A casual look at the last 20 years of security history backs this up: effective security is almost invariably application-level and receives no real support from the network itself.
There’s a simple reason for this: security is about policy, and policy is about choices. DNSSEC tries to make a single set of choices for the entire Internet. We all know what to expect: a frankensystem that decisively solves no problems while imposing painful tradeoffs and concessions on everyone. How could US government IT not love it?
DNSSEC doesn’t have to happen. Don’t support it.
If you’re running systems carefully today, no security problem you have gets solved by deploying DNSSEC. But lots of other problems —– software maintenance, network operations, user support, protecting your secrets from NSA/GCHQ —– get harder.
When it suits DNSSEC boosters to say it, “DNSSEC has been ready to deploy for over a decade”. Other times, “the root zones have only been signed since 2010”. The protocol changed in 1998, 2000, 2001 (“DNSSEC-bis”), 2003 (“the typecode roll”), 2004 (NSEC3, the DNS password file), and 2005. But it still retains the genetic imprint of the first versions of the protocol, designed when serious cryptography was deemed too expensive for DNS servers and before HMAC was invented, let alone deterministic ECC signatures.

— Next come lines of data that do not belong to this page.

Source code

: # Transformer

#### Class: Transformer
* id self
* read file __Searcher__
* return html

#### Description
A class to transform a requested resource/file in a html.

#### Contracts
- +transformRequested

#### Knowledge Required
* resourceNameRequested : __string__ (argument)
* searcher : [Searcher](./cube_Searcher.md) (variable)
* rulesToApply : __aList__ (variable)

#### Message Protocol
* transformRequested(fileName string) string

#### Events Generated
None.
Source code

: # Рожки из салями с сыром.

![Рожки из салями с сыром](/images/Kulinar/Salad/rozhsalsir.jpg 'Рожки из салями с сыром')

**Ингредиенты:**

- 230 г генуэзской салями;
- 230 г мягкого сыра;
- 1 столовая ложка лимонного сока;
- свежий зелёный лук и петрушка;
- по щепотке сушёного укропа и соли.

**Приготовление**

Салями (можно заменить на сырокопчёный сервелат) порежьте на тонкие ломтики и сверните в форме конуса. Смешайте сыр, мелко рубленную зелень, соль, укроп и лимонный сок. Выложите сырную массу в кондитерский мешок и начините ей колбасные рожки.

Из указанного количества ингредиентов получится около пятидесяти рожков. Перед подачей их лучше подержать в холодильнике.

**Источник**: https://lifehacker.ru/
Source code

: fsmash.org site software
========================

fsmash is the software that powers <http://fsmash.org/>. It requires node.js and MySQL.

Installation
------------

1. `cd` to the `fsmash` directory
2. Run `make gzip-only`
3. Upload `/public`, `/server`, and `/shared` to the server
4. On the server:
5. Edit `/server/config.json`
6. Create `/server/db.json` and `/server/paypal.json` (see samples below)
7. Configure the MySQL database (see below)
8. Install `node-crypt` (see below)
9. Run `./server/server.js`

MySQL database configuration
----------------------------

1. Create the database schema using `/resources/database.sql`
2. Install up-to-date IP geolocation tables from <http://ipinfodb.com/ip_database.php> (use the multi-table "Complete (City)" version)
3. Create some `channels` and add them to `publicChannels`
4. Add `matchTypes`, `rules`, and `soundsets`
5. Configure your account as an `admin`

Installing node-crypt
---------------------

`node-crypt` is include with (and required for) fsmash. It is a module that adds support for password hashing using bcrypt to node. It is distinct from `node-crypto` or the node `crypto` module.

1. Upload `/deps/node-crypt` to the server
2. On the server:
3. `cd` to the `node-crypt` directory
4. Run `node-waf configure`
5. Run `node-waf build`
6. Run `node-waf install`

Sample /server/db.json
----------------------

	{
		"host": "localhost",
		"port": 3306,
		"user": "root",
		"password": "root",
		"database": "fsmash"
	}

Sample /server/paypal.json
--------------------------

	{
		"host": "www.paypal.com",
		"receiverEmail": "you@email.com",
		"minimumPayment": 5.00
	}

In the years since the USG paid TIS to solve DNS security, the Internet routed around the damage. TLS isn’t a beautiful system, but its problems don’t stem from the DNS and aren’t solvable in the DNS. It’s protected more people than DNSSEC ever will.
The Internet loses nothing if it declares a TKO on DNSSEC and starts fresh. There are better DNS security proposals circulating already. They tend to start at the browser and work their way back to the roots. Support those proposals, and keep DNSSEC code off your servers.